Während er sich diese und andere Episoden der Geschichte seines Landes ausmalt, betritt der Reisende die Burg. Von außen gesehen erschien sie sehr viel größer. Drinnen wirkt die Anlage sehr klein, ein Eindruck, der durch die dicken Mauern und den groben Bergfried mit Resten der Zitadelle noch verstärkt wird. Ein kleines lusitanisches Haus. Der Reisende sucht nach Spuren von Ergriffenheit in sich und ist enttäuscht, sie nicht so deutlich wie erhofft zu finden. Welches sind inmitten all dieser Steine die bedeutsamsten? Viele wurden vor kaum mehr als vierzig Jahren hierhingesetzt, andere stammen aus der Zeit Dom Fernandos, und von der Erde und dem Holz, mit denen die Gräfin Mumadona diesen Ort ausstattete, ist nichts geblieben bis auf den feuchten Staub vielleicht, der an den Fingern des Reisenden hängen bleibt, wenn er die Hosenbeine ausschüttelt. Der Reisende wünscht sich, der Fluss der Geschichte dränge in seine Brust, und stattdessen ist es nur ein kleines Rinnsal, das immer wieder versiegt und im Sand des Vergessens verschwindet.

So steht er da zwischen den falschen Mauern, seufzt frustriert, senkt niedergeschlagen den Kopf und blickt auf den Boden, und mit einem Mal ist alles klar, so nah lag die Erklärung für alles, und er hat sie nicht gesehen. Er steht mit beiden Füßen auf den großen rohen Steinen, über die Afonso Henriques und seine Gefolgsleute gelaufen sind, wer weiß, vielleicht liegt genau an dieser Stelle jemand begraben, irgendein Martim oder Álvaro, der in der Geschichte keine Erwähnung findet, und jetzt weiß er, dass nicht die Burg die Wiege ist, sondern der Stein, der Boden, der Himmel darüber und dieser böenartige Wind, der Atem aller Worte, die je in dieser Sprache gesprochen wurden, allererster und letzter Seufzer, das Rauschen des tiefen Flusses, der das Volk ist. Der Reisende hat nicht mehr das Bedürfnis, hinauf auf den Rundgang zu steigen oder oben auf den Turm, um noch mehr von der Landschaft zu sehen. Hier auf diesem Stein, den all die Stiefel und nackten Füße unbeschadet ließen, versteht er alles, oder meint es zumindest, und das reicht ihm, jedenfalls für heute.
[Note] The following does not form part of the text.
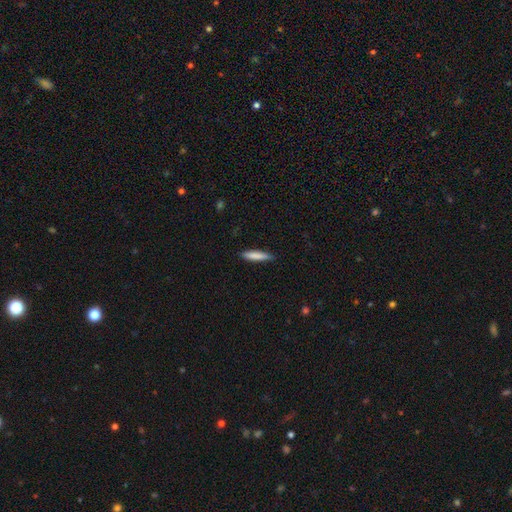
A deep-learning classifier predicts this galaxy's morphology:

Der Reisende geht hinaus, verabschiedet sich von Afonso Henriques, der neben der Tür seinem Pferd den Schweiß von der langen Reise abwischt, geht hinunter zur Kirche São Miguel do Castelo, die geschlossen ist, und dann zum übermäßig restaurierten Palast der Herzöge von Bragança. Der Reisende hat den Eindruck, dass man hier der Architektur denselben mittelalterlich angehauchten Stempel aufgedrückt hat, wie es die vielbeschäftigten professionellen Bildhauer zwischen den vierziger und sechziger Jahren getan haben. Es geht hier nicht um den künstlerischen Wert des Palastes und auch nicht um seine ursprünglich gallische Anmutung, sondern um die Tatsache, dass alles wie frisch angemalt aussieht, selbst die unleugbar antiken Dinge wie die Gobelins und Pastrana-Teppiche, der Waffensaal, die Möbel und die Heiligenbilder. Vielleicht trägt der Reisende noch den Stein aus der Burg auf den Schultern und kann deswegen den Palast nicht verstehen. Er verspricht, eines Tages wiederzukommen und das Unrecht, das er im Begriff ist zu begehen, wiedergutzumachen.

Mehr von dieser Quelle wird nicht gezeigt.